__EXTRACT PROVIDED__:
——

The Ravens Brew coffee shop in Cuddy Hall was converted into a wine bar, tables were set with five crystal glasses for each person and the welcoming line of guests in tuxedos and gowns wound 50 yards out the door for the Culinary Arts Department annual black tie fundraiser: the Celebrity Chef Invitational.
On Sept. 16, the Cuddy’s commercial kitchens were bustling with over one hundred people in chef coats preparing a five-course banquet. The event raised $114,000 for the Culinary Department’s scholarship fund,an improvement over last year’s high water mark of $105,000.
Chef John Besh supervised more than 80 Culinary Arts and Hospitality students and a handful of visiting alumni with the help of his assistant Chef Philip Lopez, the department’s instructors and five chefs from some of Anchorage’s finest restaurants. The menu included Alaska king crab bisque and reindeer steak filets while boasting four individual wine pairings and champagne.
Chef Vern Wolfram, an instructor in the Culinary Arts program, discussed the teaching aspect of the event.
“On a regular basis, we would never be able to do this many things (with students), but tonight we are serving 300 people,” Wolfram said. “It teaches students what it’s like to be under a little pressure.”
Culinary Arts student Amy Maxon was excited by the opportunity to work at the event.
“We get hands-on experience with all these different chefs in town and Chef Besh, who is like a celebrity to me, and he is really easygoing and a charmer.”
Besh, who is from New Orleans, has earned a variety of accolades including being named one of the top ten best new chefs in America by Food & Wine Magazine in 1999 and winning the Food Network’s Iron Chef America competition in 2007.
Besh was chagrined to have missed a bow-hunting trip on this visit to Alaska. The University covered his expenses in exchange for Besh donating his time.

——

__PARTS OF THE EXERCISE__:
a: Which people are named in the article about the Celebrity Chef Invitational fundraiser?
b: Can you carry on the article about the Celebrity Chef Invitational fundraiser, picking up after its last sentence?

__GIVEN INFORMATION__:

——

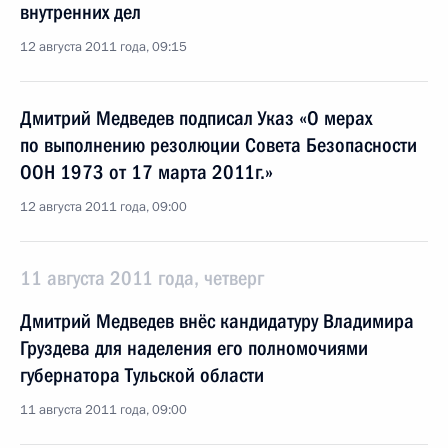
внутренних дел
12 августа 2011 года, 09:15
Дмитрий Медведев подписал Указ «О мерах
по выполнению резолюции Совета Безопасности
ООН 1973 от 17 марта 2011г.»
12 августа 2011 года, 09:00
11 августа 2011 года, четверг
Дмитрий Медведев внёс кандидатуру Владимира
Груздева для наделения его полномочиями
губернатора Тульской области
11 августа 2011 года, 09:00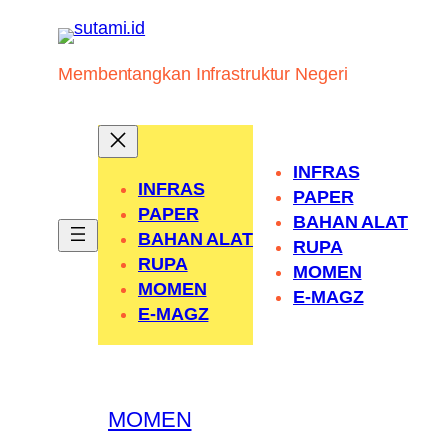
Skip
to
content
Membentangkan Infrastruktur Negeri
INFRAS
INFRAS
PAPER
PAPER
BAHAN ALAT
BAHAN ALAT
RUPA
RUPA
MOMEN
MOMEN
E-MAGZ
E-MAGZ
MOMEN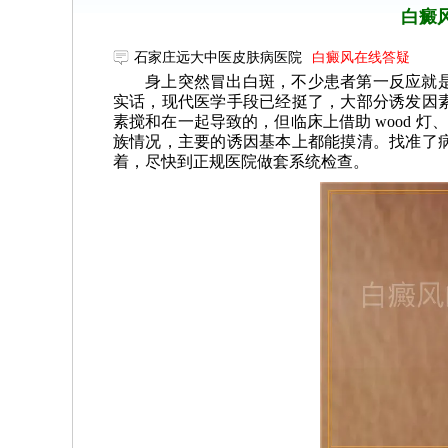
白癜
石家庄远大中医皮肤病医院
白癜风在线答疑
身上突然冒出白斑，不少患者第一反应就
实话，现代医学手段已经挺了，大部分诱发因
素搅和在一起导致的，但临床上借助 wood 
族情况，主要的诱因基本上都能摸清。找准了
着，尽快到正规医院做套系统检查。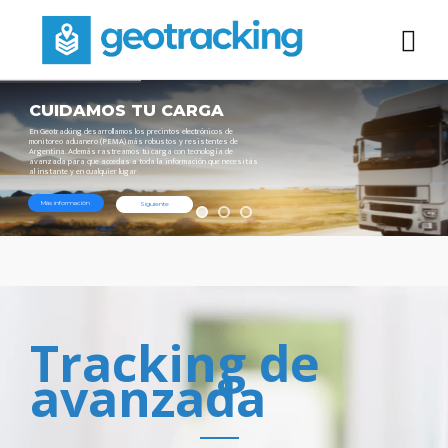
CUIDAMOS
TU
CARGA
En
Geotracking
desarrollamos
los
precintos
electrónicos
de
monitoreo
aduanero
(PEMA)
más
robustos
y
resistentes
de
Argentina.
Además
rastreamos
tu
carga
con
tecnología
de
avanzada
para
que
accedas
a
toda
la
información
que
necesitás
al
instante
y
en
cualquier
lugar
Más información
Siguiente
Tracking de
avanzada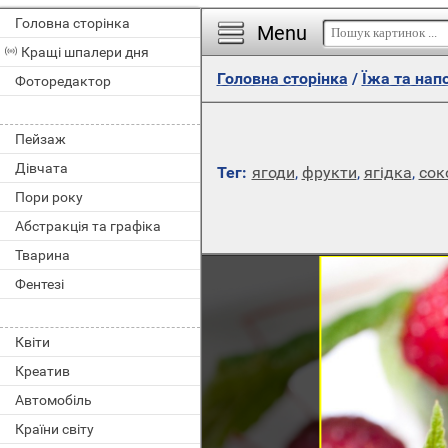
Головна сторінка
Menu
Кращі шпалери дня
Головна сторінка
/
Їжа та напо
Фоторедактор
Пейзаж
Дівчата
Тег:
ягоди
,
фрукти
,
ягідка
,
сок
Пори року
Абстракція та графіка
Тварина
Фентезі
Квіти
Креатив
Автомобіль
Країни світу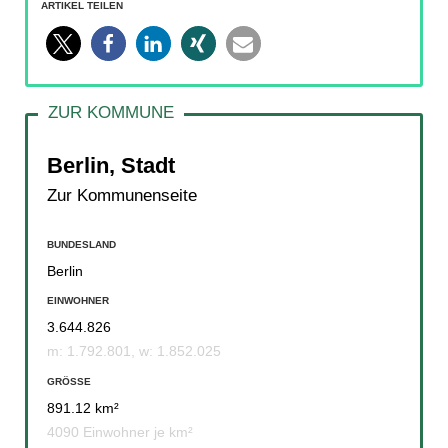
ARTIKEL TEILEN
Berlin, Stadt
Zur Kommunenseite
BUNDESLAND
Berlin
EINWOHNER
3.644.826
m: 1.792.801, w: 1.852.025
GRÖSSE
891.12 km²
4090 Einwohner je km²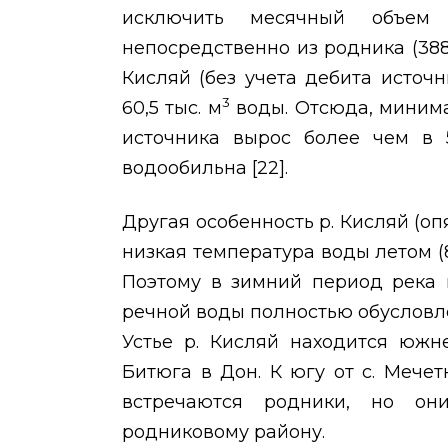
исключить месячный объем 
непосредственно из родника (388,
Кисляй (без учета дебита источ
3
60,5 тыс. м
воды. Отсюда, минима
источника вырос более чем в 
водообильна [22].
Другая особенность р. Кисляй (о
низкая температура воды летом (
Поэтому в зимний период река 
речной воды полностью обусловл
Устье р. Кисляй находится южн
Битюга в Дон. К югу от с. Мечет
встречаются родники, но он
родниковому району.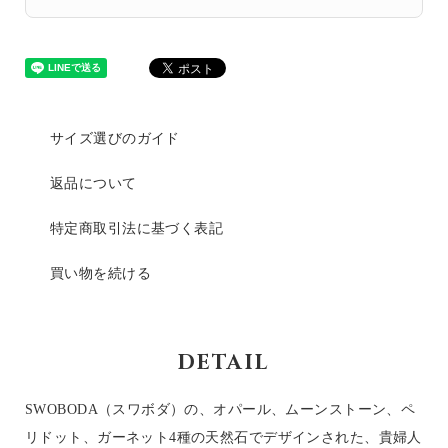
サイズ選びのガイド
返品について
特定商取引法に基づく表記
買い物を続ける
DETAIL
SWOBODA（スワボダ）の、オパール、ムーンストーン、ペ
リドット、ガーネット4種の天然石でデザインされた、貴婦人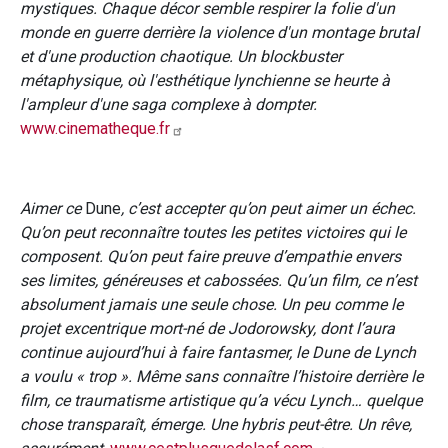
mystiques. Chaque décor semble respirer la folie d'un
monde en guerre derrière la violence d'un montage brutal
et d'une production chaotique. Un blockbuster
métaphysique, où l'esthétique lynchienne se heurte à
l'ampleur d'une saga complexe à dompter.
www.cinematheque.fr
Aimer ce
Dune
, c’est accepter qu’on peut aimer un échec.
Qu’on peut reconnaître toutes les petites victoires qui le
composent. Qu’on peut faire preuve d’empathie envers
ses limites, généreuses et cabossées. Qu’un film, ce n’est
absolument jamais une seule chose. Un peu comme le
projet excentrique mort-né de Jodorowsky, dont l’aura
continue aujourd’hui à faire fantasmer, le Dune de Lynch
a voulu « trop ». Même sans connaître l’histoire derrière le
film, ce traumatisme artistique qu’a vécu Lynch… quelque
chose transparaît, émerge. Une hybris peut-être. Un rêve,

——

__WRITTEN RESPONSES__:
a: John Besh, Philip Lopez, Vern Wolfram, Amy Maxon

b:
“I have never been here without at least going fishing,” Besh said. “I only serve wild Alaska salmon in my restaurants.”
Culinary Arts alum Aurora Wilson graduated in 2007 and now works as the Pastry Chef at the Moose’s Tooth in Anchorage. She confided the more social aspects of the event.
“This event is so special. you get to meet incredible people; its not something a lot of people get to be a part of. I get to see all the old people and the new people.”
As part of the event’s plan to showcase the Culinary Arts Department to the banquets invitation-only guests representing Alaska’s culinary and hospitality business elite, one guest from each table was invited to don a white chef’s coat and help in the kitchen. Jennifer Thompson, CEO of Thompson & Co. Public Relations, was one of the donors in the kitchen.
“There are so many black tie events going on,” Thompson said. “It’s been great to get behind the scenes on this one. It’s a really unique event and a lot less stuffy than some.”
Bill Dugdale, a member of the event’s steering committee, was also at work in the kitchen.
“Last year, every student who applied for a scholarship received at least a partial one,” Dugdale said. “I am always amazed more people don’t apply.”